# [QUOTED PASSAGE]

# Front Parking Sensors and Rear Camera



## GrantTTS (Mar 18, 2016)

Ok, so lets forget the 'why do you need that' argument. I do because of my fiancee's neck injury and she needs to drive the car too.

I have been getting quotes for the install of both and I am trying to understand how much I am being fleeced for the privilege with each quote. With my BMW I used to be able to go to realoem website and find the required part numbers and get quotes for parts only supply. With the TT how can I go about finding this out, is there an on line parts catalogue? Or, does someone know the required items, I have the rear sensors already. The quotes I have obtained range from £1790 at the top end to £1086 at the bottom for OEM parts including installation.

In the distant past I was involved in high tech aviation installations so am comfortable doing installs but need the parts and hook up info and of course the coding changes data.Does any one have info on this for the MK3 (8S/FV) and can help out?

If I have to end up doing myself will happily do a 'tufty guide', but, right now am pressed for time with work and impending wedding that if I can keep an installer honest I would prefer to pay someone to perform the install while I work. The issue is knowing what the real pricing should be based on parts purchase cost and the labour.


----------



## Waitwhat93 (Mar 28, 2016)

Sensors and camera would be £840ish when ordering with a brand new mk3 so that £1080 quote doesn't look far wrong considering its aftermarket so there will be a premium


----------



## noname (Aug 20, 2015)

http://www.carsystems.pl/new-audi-tt-8s ... d2135.html

Install it by yourself, not so easy but you can save money!


----------



## GrantTTS (Mar 18, 2016)

Looks promising. Does the kit come with any info as to pin connections etc? Do you know?


----------



## Damo999 (Mar 9, 2016)

Check out vagtec go to website then eshop once you put make model etc all the retrofit stuff is on there and can be ordered as parts or fitted


----------



## elboobio (Mar 4, 2016)

GrantTTS said:


> Ok, so lets forget the 'why do you need that' argument. I do because of my fiancee's neck injury and she needs to drive the car too.

# [PROBLEM 1]
Do these statements agree with the parking sensors thread? Answer yes or no for each and quote the words from the thread that decide it. (a) GrantTTS already has the rear sensors. (b) The lowest quote GrantTTS obtained was £840. (c) Damo999 suggests looking in the vagtec eshop.
# [PROBLEM 2]
Reproduce, word for word, the passage of the parking sensors thread that opens with the words containing "## Damo999 (Mar" and closes with "(Mar 4, 2016)".

# [STORED DATA]
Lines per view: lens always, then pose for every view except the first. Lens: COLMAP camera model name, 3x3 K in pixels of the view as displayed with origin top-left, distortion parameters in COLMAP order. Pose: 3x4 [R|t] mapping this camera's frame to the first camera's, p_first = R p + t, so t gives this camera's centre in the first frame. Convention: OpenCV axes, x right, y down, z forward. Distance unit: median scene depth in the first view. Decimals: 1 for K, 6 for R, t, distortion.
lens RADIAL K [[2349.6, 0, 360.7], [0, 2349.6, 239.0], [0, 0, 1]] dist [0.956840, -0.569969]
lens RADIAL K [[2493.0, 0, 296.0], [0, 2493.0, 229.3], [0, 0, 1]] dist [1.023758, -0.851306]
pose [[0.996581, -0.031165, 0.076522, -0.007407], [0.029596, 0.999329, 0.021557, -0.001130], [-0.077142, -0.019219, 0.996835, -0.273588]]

# [YOUR SOLUTION 1]
(a) Yes: "I have the rear sensors already."
(b) No: "The quotes I have obtained range from £1790 at the top end to £1086 at the bottom"
(c) Yes: "Check out vagtec go to website then eshop"

# [YOUR SOLUTION 2]
## Damo999 (Mar 9, 2016)

Check out vagtec go to website then eshop once you put make model etc all the retrofit stuff is on there and can be ordered as parts or fitted


----------



## elboobio (Mar 4, 2016)